OPEN FOR FOREIGN INVESTMENT
About a month after Apple and Google pulled Iranian apps from their stores, European business leaders, venture capitalists, and policy makers showed their willingness to explore opportunities in Iran at the 4th Europe Iran Forum held October 3-4. The event was largely informational, but Helga Schmid, representing the European Union’s foreign policy service, took the chance to reaffirm Europe’s strong commitment to all parts of the JCPOA. European business leaders discussed collaboration in everything from smart transportation and tourism to financial services and retail. Leaders from Iranian private equity firms discussed working with European investment companies to expand access to venture capital. Days after the event, the Italian asset management company Azimut announced an agreement to acquire 20 percent of Mofid Entekhab, the largest independent asset management company in Iran, to facilitate foreign investor access to Iranian capital markets.
Meanwhile, South Africa’s MTN, Sweden’s Pomegranate, and the Isle of Man’s Indigo Holdings have invested in the tech sector, which they consider particularly attractive because of high Internet penetration and mobile phone usage, limited competition from major digital platforms, and untapped potential spurred by years of isolation. These firms work in conjunction with—and serve as a counterbalance to—Iranian government influence. Notably, the company that owns Snapp, a ride-hailing mobile app, is funded by Irancell, a joint venture between the state-run Iran Electronics Industries and South African telecommunications company MTN.
Foreign companies have already shown a willingness to invest in Iran, despite the threat of U.S. reprisal. This willingness will likely continue, especially if the United States fails to distinguish between hostile actors and entities that contribute toward genuine private sector diversification. In the days before and after Trump’s decision to decertify the JCPOA, leaders highlighted the security and economic benefits of the deal, with the European External Action Service reiterating on October 16 that the EU remained “committed to the continued full and effective implementation of all parts of the JCPOA.”

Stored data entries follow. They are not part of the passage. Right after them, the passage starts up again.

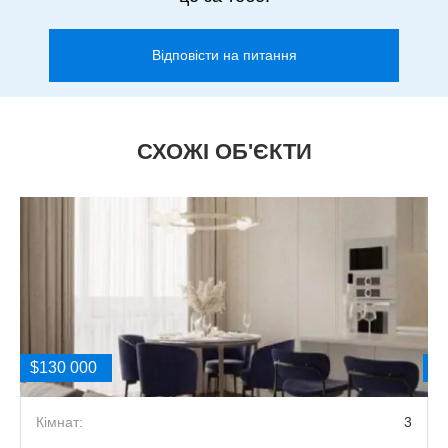
Відповісти на питання
СХОЖІ ОБ'ЄКТИ
$130 000
$
3
Кімнат:
3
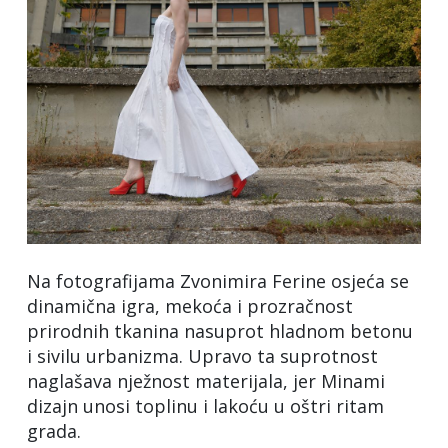
Na fotografijama Zvonimira Ferine osjeća se
dinamična igra, mekoća i prozračnost
prirodnih tkanina nasuprot hladnom betonu
i sivilu urbanizma. Upravo ta suprotnost
naglašava nježnost materijala, jer Minami
dizajn unosi toplinu i lakoću u oštri ritam
grada.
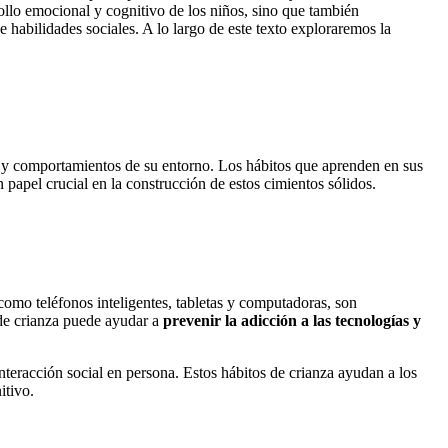
rollo emocional y cognitivo de los niños, sino que también
habilidades sociales. A lo largo de este texto exploraremos la
 y comportamientos de su entorno. Los hábitos que aprenden en sus
 papel crucial en la construcción de estos cimientos sólidos.
 como teléfonos inteligentes, tabletas y computadoras, son
 de crianza puede ayudar a
prevenir la adicción a las tecnologías
y
interacción social en persona. Estos hábitos de crianza ayudan a los
itivo.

Iran’s tech scene is growing, aided by a wealth of highly skilled innovators and new policies that foster genuine private-sector competition. But the uneven implementation of these policies, combined with uncertainty over access to foreign funding, has held Iran’s startup ecosystem back, especially in comparison to regional powerhouses such as the UAE and Qatar. Continued economic reforms at home and rising confidence among investors abroad—a trend stalled by a reevaluation of the JCPOA in the United States—are what Iran needs to succeed as a regional powerhouse in tech innovation.